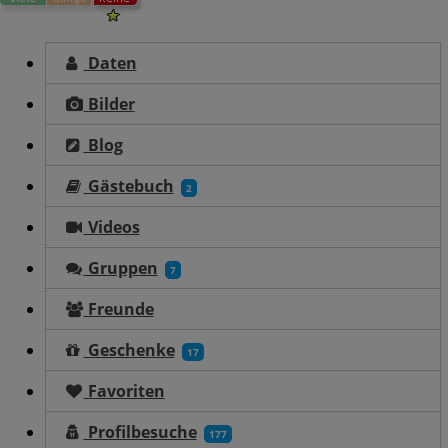
Daten
Bilder
Blog
Gästebuch
2
Videos
Gruppen
7
Freunde
Geschenke
17
Favoriten
Profilbesuche
177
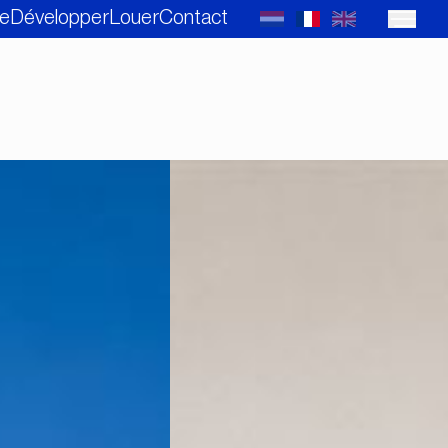
e
Développer
Louer
Contact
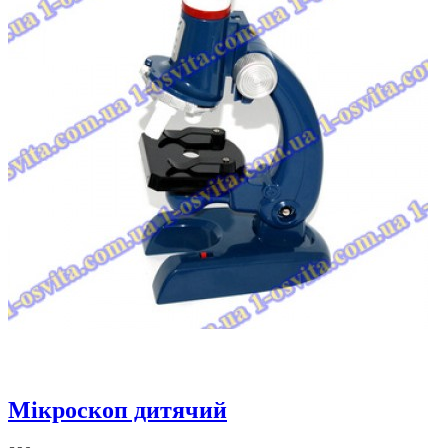
Мікроскоп дитячий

* [Problem]:
All of the material above should be set down again exactly, though not its pictures.

* [Answer box]:
Daten
Bilder
Blog
Gästebuch
2
Videos
Gruppen
7
Freunde
Geschenke
17
Favoriten
Profilbesuche
177
e
Développer
Louer
Contact
Мікроскоп дитячий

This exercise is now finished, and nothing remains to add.